By Naija247news Business Desk – The Dangote Refinery has clarified that the recent reduction in crude oil inflows to its 650,000-barrel-per-day facility is a strategic market response to volatile global prices — not an indication of operational challenges or shutdowns.
During a media tour on Friday, company executives sought to dispel speculations of production outages or technical setbacks, emphasizing that output adjustments were driven by economic considerations.
Vice President of Dangote Industries Limited, Edwin Devakumar, explained that the refinery’s crude purchases are constantly adjusted in response to market movements and inventory optimization strategies.

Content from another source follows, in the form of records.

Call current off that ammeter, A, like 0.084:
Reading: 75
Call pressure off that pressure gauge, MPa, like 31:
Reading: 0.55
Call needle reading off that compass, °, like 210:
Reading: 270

“No factory operates at 100 percent capacity every single day,” Devakumar said. “What matters is whether any issue impacts final production — and ours has not.”

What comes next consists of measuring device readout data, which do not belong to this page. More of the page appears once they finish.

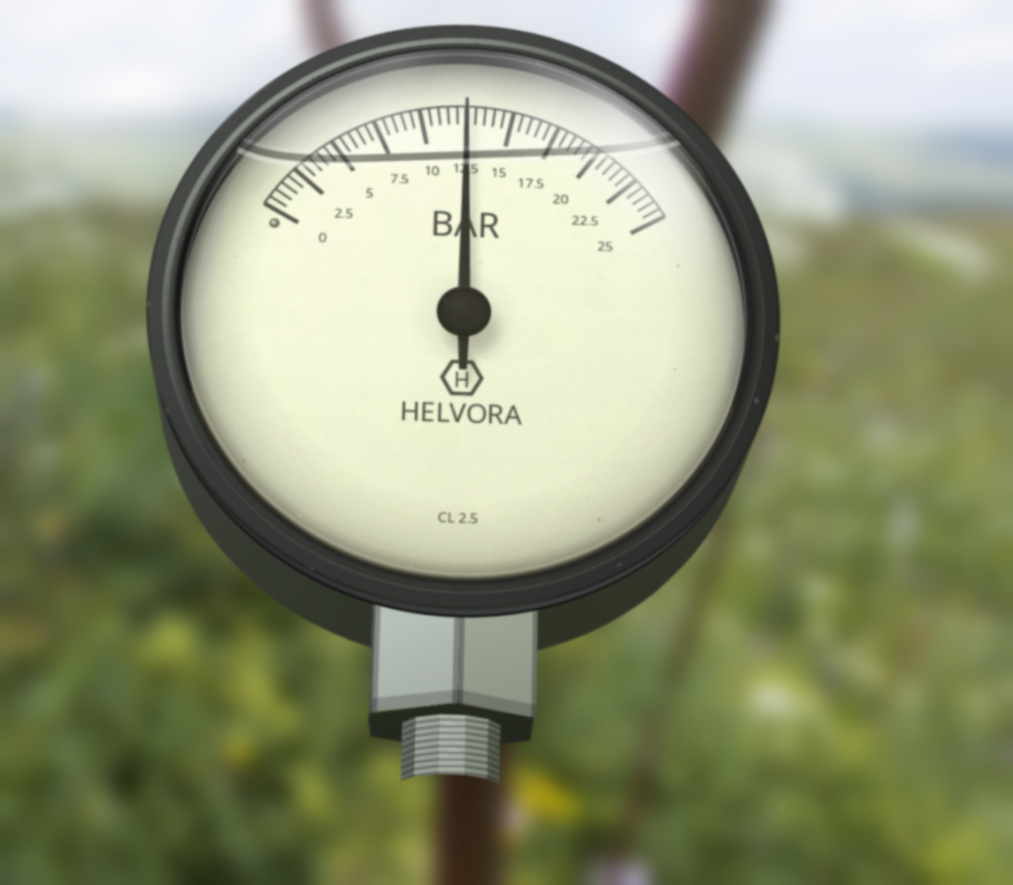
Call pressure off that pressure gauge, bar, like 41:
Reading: 12.5
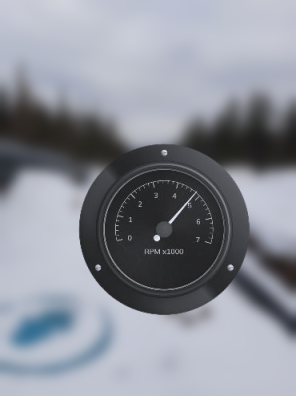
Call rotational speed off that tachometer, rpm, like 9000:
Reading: 4800
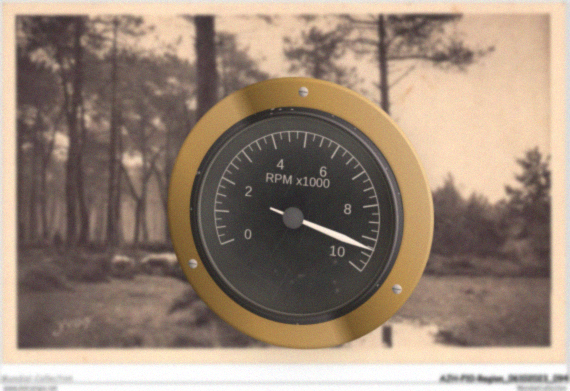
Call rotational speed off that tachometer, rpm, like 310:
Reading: 9250
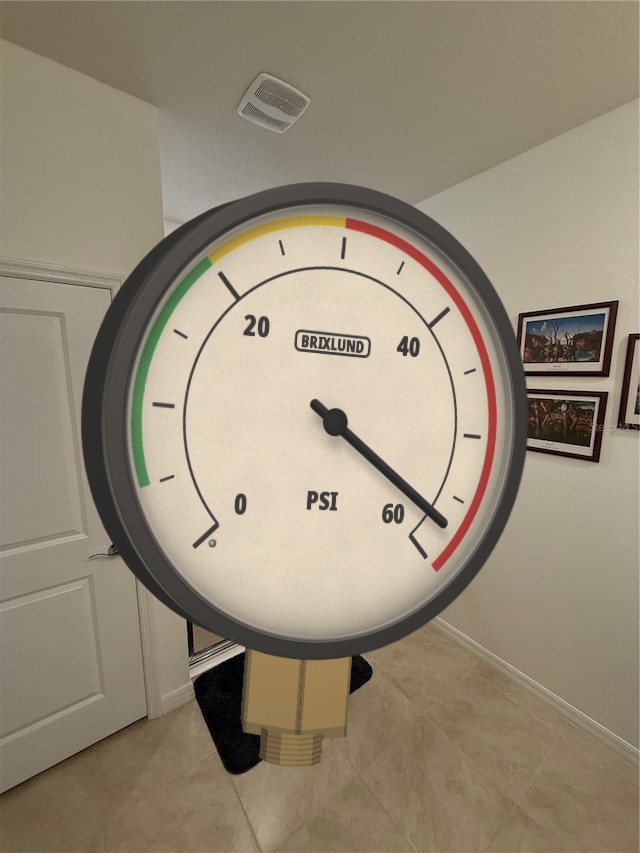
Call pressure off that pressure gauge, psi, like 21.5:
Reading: 57.5
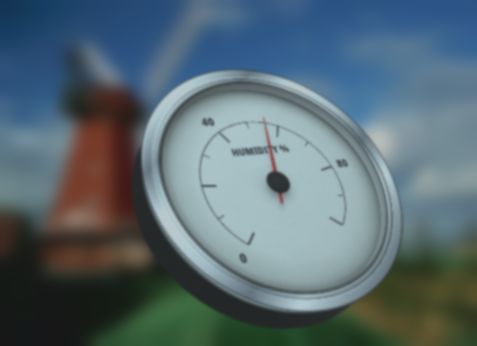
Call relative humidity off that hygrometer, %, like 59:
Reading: 55
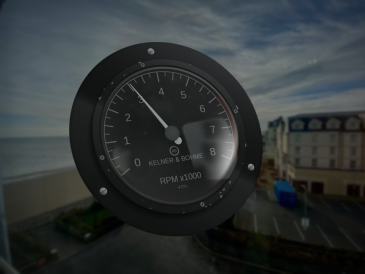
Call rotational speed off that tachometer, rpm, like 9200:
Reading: 3000
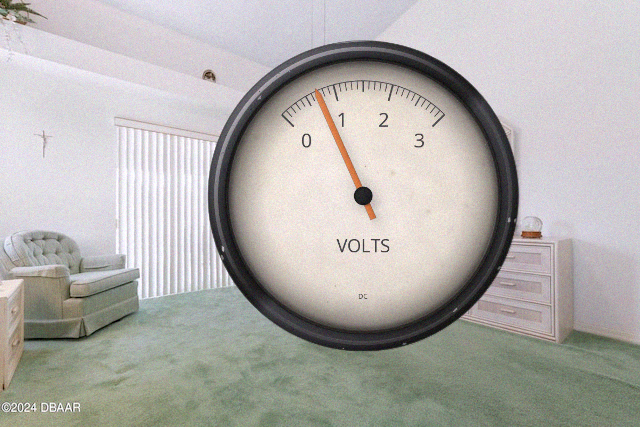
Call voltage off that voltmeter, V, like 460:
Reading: 0.7
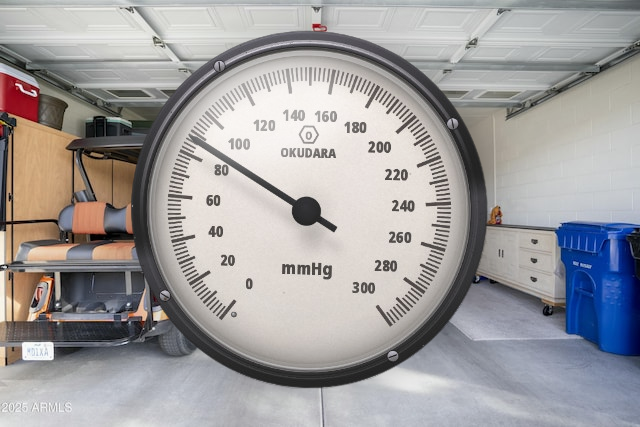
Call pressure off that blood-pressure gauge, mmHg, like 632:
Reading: 88
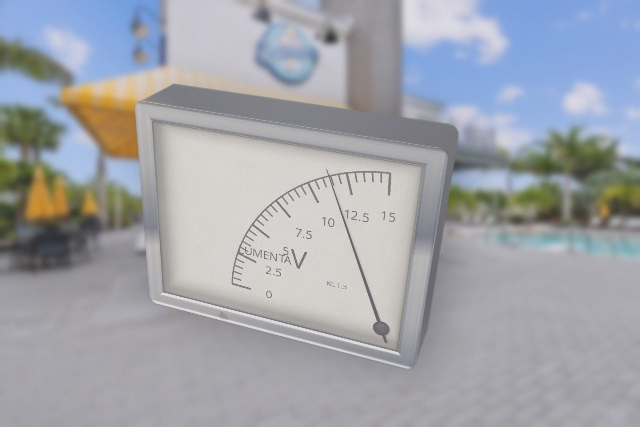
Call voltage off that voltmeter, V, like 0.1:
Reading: 11.5
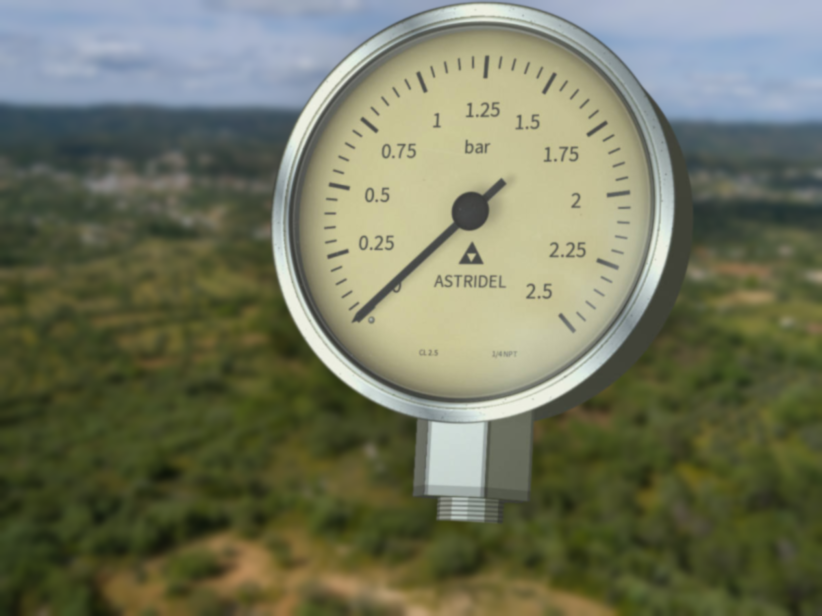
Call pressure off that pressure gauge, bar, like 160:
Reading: 0
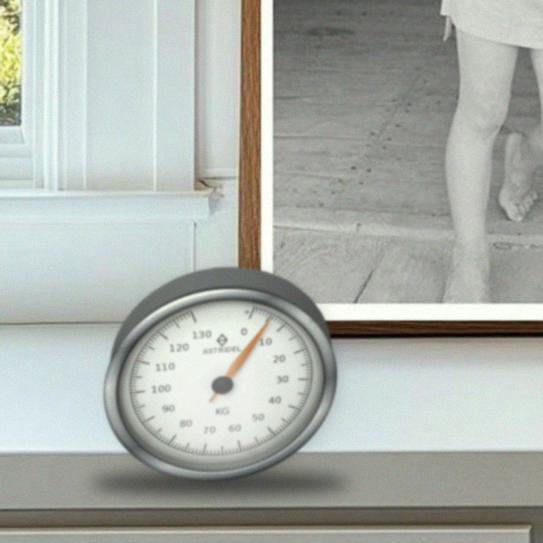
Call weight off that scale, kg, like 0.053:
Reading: 5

According to Devakumar, the $20 billion refinery — the largest single-train plant in the world — is designed for turnaround maintenance every five years, a significant improvement over Nigeria’s ageing state-owned refineries that require frequent shutdowns.

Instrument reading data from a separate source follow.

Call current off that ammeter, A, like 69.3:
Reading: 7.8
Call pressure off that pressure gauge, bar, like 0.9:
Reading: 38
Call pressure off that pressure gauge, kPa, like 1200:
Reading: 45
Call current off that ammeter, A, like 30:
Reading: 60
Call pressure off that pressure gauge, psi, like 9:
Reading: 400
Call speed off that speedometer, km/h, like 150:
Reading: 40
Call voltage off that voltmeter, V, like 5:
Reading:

While Reuters reported that the refinery’s gasoline unit has experienced four maintenance-related shutdowns this year, Devakumar insisted these were standard operational procedures and not indicative of deeper issues.
Sabotage Attempts and Internal Security Concerns
In a striking revelation, Devakumar confirmed that the company had documented 22 cases of sabotage since operations began — including attempts to start fires and tamper with control equipment.
“We recorded attempted fire incidents — we have the dates and the specific units,” he said. “Some individuals tried to manipulate instruments, but the system automatically overruled them.”
He credited the refinery’s advanced fire suppression and automated control systems for preventing any significant damage.
Industry analysts note that sabotage is uncommon among Nigeria’s few functional private refineries, contrasting sharply with the mothballed state-owned refineries in Port Harcourt, Warri, and Kaduna, which have remained idle for years due to corruption and mismanagement.
Market Context and Global Impact
Dangote Refinery’s operational strategy comes amid fluctuating Brent crude prices, which have hovered around $90 per barrel in recent weeks, tightening margins for refiners worldwide.
Analysts say the company’s decision to modulate crude intake demonstrates a market-responsive approach typical of globally competitive refiners, rather than evidence of instability.
The facility — which began operations earlier this year — is expected to transform Nigeria from a net importer to a net exporter of refined petroleum products, reshaping energy trade across West Africa.